26th Mar 2013



The appellants (K) appealed against a decision that the respondent management company (C) was not estopped from seeking to recover ground rent from them.

K held the leasehold interest in a flat within a residential development. Under the lease, they covenanted to pay an annual ground rent of £100 and a service charge. The leaseholder subsequently indicated its intention to dispose of the reversion. In August 2006, the residents' association wrote to the tenants asking them to indicate whether they would like to participate in the acquisition of what was described, inaccurately, as the "freehold". The letter referred to the "benefits of owning the freehold" as including "no ground rent to pay". K indicated that they would like to participate. The residents' association set up C to acquire the reversion and act as managing agent. C acquired the reversion and informed the tenants that it had decided to continue to charge the £100 ground rent in order to build up a fund to cover accountancy and legal fees and other eventualities. K refused to pay the ground rent due. C issued proceedings to recover arrears of rent and service charges.
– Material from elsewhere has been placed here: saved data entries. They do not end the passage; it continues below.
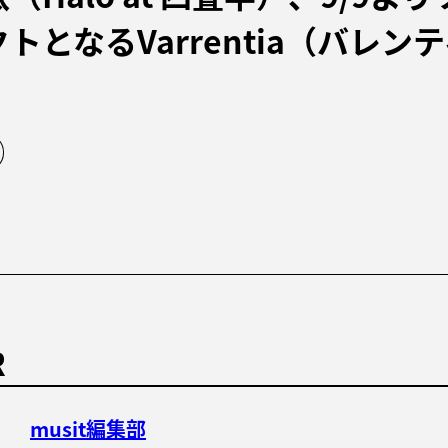
トとなるVarrentia（バレン
R
musit編集部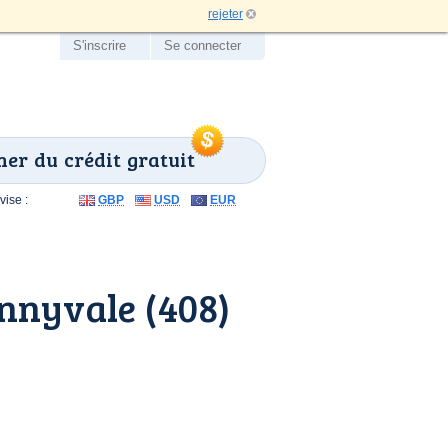
rejeter
S'inscrire
Se connecter
er du crédit gratuit
ise :
GBP
USD
EUR
nnyvale (408)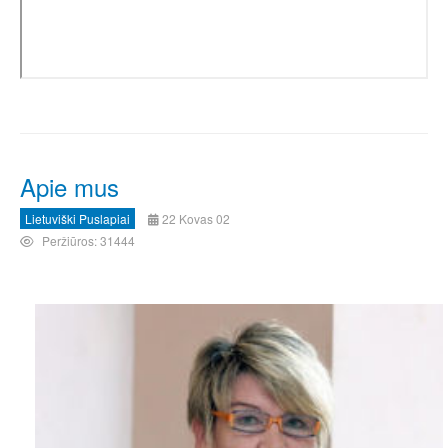
Apie mus
Lietuviški Puslapiai
22 Kovas 02
Peržiūros: 31444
K contended that they had a defence of promissory estoppel based on the representations in the letter of August 2006. The judge found that K had fundamentally misunderstood the effect on the existing lease of the acquisition of what was described as the freehold, and interpreted the letter as a statement of the effect of purchasing the reversion rather than as a statement of what C itself intended to do in respect of tenants' liabilities under the existing lease. He concluded that, because of their misunderstanding, K had not materially relied upon the representation in an unequivocal way so as to establish a promissory estoppel binding on C. It fell to be determined whether the August 2006 letter had made an unequivocal promise to abolish the ground rent or was simply a list of the potential benefits which would come from a purchase of the reversion.
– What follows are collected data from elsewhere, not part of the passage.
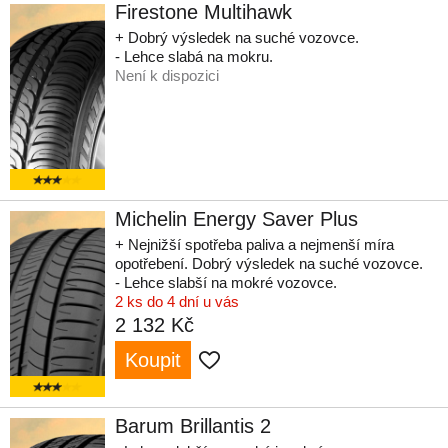
Firestone Multihawk
+ Dobrý výsledek na suché vozovce.
- Lehce slabá na mokru.
Není k dispozici
Michelin Energy Saver Plus
+ Nejnižší spotřeba paliva a nejmenší míra
opotřebení. Dobrý výsledek na suché vozovce.
- Lehce slabší na mokré vozovce.
2 ks do 4 dní u vás
2 132 Kč
Koupit
Barum Brillantis 2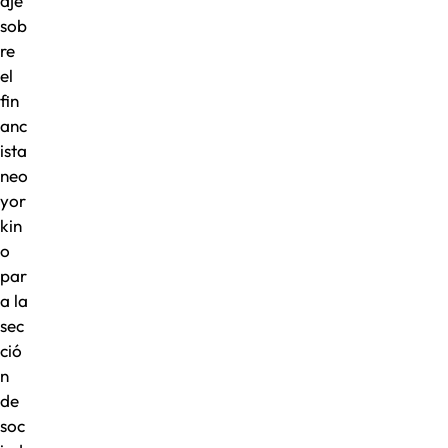
aje
sob
re
el
fin
anc
ista
neo
yor
kin
o
par
a la
sec
ció
n
de
soc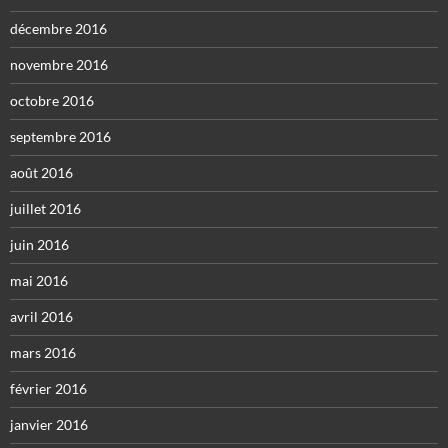
décembre 2016
novembre 2016
octobre 2016
septembre 2016
août 2016
juillet 2016
juin 2016
mai 2016
avril 2016
mars 2016
février 2016
janvier 2016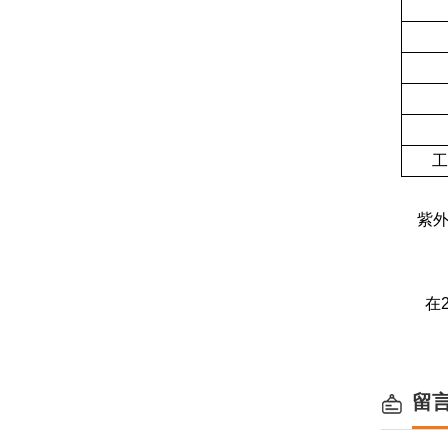
工
紫外
在25
留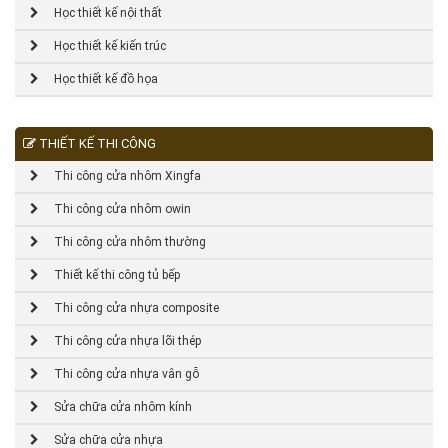
Học thiết kế nội thất
Học thiết kế kiến trúc
Học thiết kế đồ họa
THIẾT KẾ THI CÔNG
Thi công cửa nhôm Xingfa
Thi công cửa nhôm owin
Thi công cửa nhôm thường
Thiết kế thi công tủ bếp
Thi công cửa nhựa composite
Thi công cửa nhựa lõi thép
Thi công cửa nhựa vân gỗ
Sửa chữa cửa nhôm kính
Sửa chữa cửa nhựa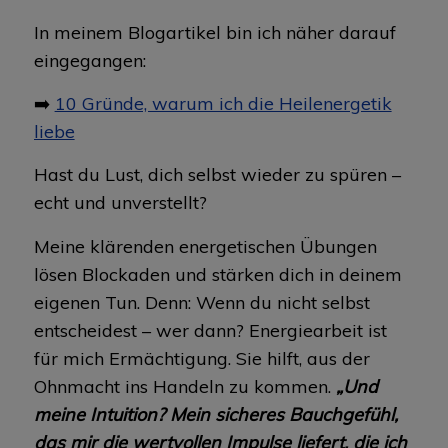
In meinem Blogartikel bin ich näher darauf
eingegangen:
➡️
10 Gründe, warum ich die Heilenergetik
liebe
Hast du Lust, dich selbst wieder zu spüren –
echt und unverstellt?
Meine klärenden energetischen Übungen
lösen Blockaden und stärken dich in deinem
eigenen Tun. Denn: Wenn du nicht selbst
entscheidest – wer dann? Energiearbeit ist
für mich Ermächtigung. Sie hilft, aus der
Ohnmacht ins Handeln zu kommen.
„Und
meine Intuition? Mein sicheres Bauchgefühl,
das mir die wertvollen Impulse liefert, die ich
C contended that the contents of the August 2006 letter had to be read in the context of being sent by the residents' association in an attempt to gauge the level of support amongst tenants for a possible acquisition of the freehold (as it was described), where there was no certainty of any such bid succeeding or any certainty as to whether the acquisition would be affordable. C argued that the financial constraints it would face once it became the landlord were unpredictable, so that the letter had to be read as no more than a summary of the potential benefits which could flow from owning the reversion rather than an unqualified promise of what it would do if successful in the purchase, and that any reasonable reader of the letter would have regarded them as, at most, stated aims rather than promised outcomes. K submitted that the letter contained the clear inference that tenants who participated in the purchase would not continue to pay ground rent, and that the letter had been sent for the purpose of inducing tenants to support the purchase.
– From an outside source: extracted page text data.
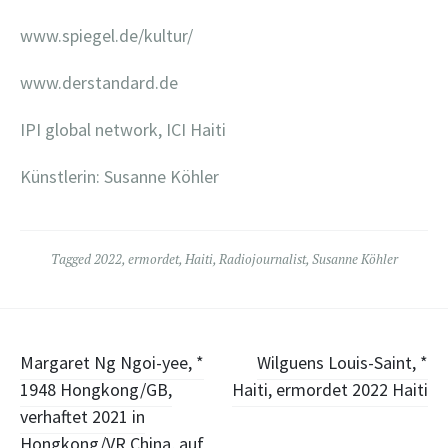
www.spiegel.de/kultur/
www.derstandard.de
IPI global network, ICI Haiti
Künstlerin: Susanne Köhler
Tagged
2022
,
ermordet
,
Haiti
,
Radiojournalist
,
Susanne Köhler
Post
Margaret Ng Ngoi-yee, *
Wilguens Louis-Saint, *
1948 Hongkong/GB,
Haiti, ermordet 2022 Haiti
navigation
verhaftet 2021 in
Hongkong/VR China, auf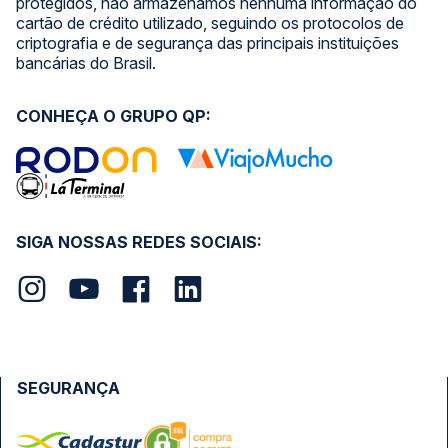
protegidos, não armazenamos nenhuma informação do
cartão de crédito utilizado, seguindo os protocolos de
criptografia e de segurança das principais instituições
bancárias do Brasil.
CONHEÇA O GRUPO QP:
SIGA NOSSAS REDES SOCIAIS:
SEGURANÇA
In order to found a promissory estoppel the representation or promise had to be clear and unambiguous, Low v Bouverie [1891] 3 Ch. 82 and Woodhouse AC Israel Cocoa SA v Nigerian Produce Marketing Co Ltd [1972] A.C. 741 followed. The August 2006 letter did not promise anything. Even putting aside its obvious conditionality on the successful completion of the purchase, the fact that it was written well in advance of any possible acquisition and without the benefit of detailed knowledge of the financial position that would obtain once a purchase had taken place pointed to it being little more than a list of possible potential benefits rather than a guarantee or promise of what would be done. The real purpose of acquiring the reversion was to enable the leases of the participating tenants to be replaced by new leases for significantly longer terms, which was something of real value to all the tenants. The residents' association was not promising that a participating tenant would have his existing ground rent waived; it was referring to what could be the terms of the new lease, which would have to be considered by C and the residents' association once they were in charge of the estate. It would not have been reasonable for K to have relied on the contents of the letter as promising them a new lease with no ground rent. The contents of the letter were incapable of forming a safe foundation for any kind of estoppel (see paras 23-26, 31-34 of judgment).

Appeal dismissed.


The reference to "no ground rent to pay" in a letter from a residents' association to tenants concerning the possibility of acquiring the reversion of a residential development concerned only a potential benefit which might come from a purchase of the reversion and was not a clear representation for the purpose of inducing tenants to support the purchase. Tenants were therefore unable to rely on the letter as estopping the management company from subsequently seeking to recover ground rent from them.